Which comes first, the data or the data science team? The value of data is fairly incontrovertible today and businesses have increasingly large volumes to contend with. Deriving value from your data is a job that requires expertise and specialist resources – it’s an investment worth making but when, and how, do you make it and what can you do if you already have an in-house data science team that simply isn’t delivering?
Building, or enhancing, your data science team
Data is a golden key, opening up your business to improvements in operational performance, creating a competitive edge and making more of an impact. Having a strong team makes all the difference when it comes to ensuring that investments you make in data will actually deliver. For many organisations this is going to mean a balance of internal and external support. However, whether you’re building an entire team internally from the ground up, working exclusively with consultants, or balancing the two, you’ll need to have a solid basis for your approach.
Focus on the problems, not the platform
Before you start making investments in technology, or hiring people, look at what your business needs, and is hoping to achieve, with the resources that are going to be directed at data. This means identifying your objectives and also your strategic challenges. Look at where the business is right now and where all stakeholders would like it to be further down the line. Although it can be done retrospectively if necessary, this is a process that is more beneficial if completed before making investments in tech, such as analytics platforms.

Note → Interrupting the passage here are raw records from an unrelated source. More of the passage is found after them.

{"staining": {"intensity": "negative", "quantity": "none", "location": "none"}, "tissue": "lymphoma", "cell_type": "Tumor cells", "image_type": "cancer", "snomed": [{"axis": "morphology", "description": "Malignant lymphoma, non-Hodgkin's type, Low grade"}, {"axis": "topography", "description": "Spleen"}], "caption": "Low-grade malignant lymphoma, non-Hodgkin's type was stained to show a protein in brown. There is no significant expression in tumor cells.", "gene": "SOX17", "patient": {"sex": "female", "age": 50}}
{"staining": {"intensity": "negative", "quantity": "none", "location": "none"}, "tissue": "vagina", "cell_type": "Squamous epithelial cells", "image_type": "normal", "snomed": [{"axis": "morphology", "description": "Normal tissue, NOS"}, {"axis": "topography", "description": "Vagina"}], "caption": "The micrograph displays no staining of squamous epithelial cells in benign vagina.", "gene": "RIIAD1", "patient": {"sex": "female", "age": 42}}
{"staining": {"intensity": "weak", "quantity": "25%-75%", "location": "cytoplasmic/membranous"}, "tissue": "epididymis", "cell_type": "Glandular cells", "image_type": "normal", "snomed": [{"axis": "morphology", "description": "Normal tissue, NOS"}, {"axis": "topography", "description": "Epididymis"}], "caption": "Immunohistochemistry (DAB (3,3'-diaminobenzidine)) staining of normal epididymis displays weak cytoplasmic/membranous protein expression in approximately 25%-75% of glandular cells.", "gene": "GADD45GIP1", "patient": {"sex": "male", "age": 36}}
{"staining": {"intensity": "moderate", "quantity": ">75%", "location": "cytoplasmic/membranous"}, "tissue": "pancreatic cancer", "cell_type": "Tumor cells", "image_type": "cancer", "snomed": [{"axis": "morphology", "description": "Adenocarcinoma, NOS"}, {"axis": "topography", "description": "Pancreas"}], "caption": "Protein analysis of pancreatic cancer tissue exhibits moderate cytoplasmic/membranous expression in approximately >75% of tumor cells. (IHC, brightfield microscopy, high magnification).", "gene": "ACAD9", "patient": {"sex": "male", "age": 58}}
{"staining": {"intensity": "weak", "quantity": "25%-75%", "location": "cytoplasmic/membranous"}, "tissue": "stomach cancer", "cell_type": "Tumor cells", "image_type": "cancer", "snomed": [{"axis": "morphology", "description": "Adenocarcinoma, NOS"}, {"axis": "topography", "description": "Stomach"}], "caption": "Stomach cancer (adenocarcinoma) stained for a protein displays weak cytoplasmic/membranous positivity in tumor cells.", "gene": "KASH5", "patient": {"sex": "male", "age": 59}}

Review the internal talent you already have
When you’re building a data science team it’s not just about transplanting external experts into your business. Sometimes, the best place to start is with those already employed who are close to your current issues. Who has the skills, aptitude and passion to make a contribution?
Where are the skills gaps?
When you review the team you’ve already built, or the expertise that is available internally to create a team, you’ll be able to start looking at the skills gaps that you need to fill. Identifying missing expertise may not be obvious if your business doesn’t have a wealth of experience with data – we don’t know what we don’t know after all. This is something a partner like Samuylov.ai can help with, offering experienced insight into where the hidden gaps might be.
Start with the low-hanging fruit
Once you’ve established a team you need to test it out, not just in terms of whether you have the right balance of expertise but also how well everyone works together. Begin with small, achievable tasks to build confidence and give everyone in the team the chance to start collaborating effectively.
Troubleshooting issues
If you have already invested in building a team in-house and you’re not seeing results then it’s time to review your approach. One of the biggest issues we tend to see is where data scientists have been blindly hired before a productive working environment has been established for them. This can result in deliverables that don’t meet expectations and a team that feels they have little, or no, opportunity to apply their skills. Demotivated data scientists may even begin to look elsewhere, which is a waste of investment and valuable people.
Where Samuylov.ai can help
We can support you in building a productive data science team or show you how to do more with the data scientists you’ve already hired. Our approach is bespoke, tailored to your business’ needs – among other things, we will:
- Help you focus on the skills you really need internally to make an investment in data productive and cost-effective.
- Identify missing expertise. Help you source, and hire, the right people.
- Provide insightful guidance on how to make improvements and establish a strategy to ensure effective growth of your AI/ML capabilities.
Just as the chicken vs egg conundrum is unanswerable there is no one-size-fits-all solution when it comes to building a data science team. The key is to know where you’re trying to go with your investment and, if you’re not sure how to get there, to partner with those who can help.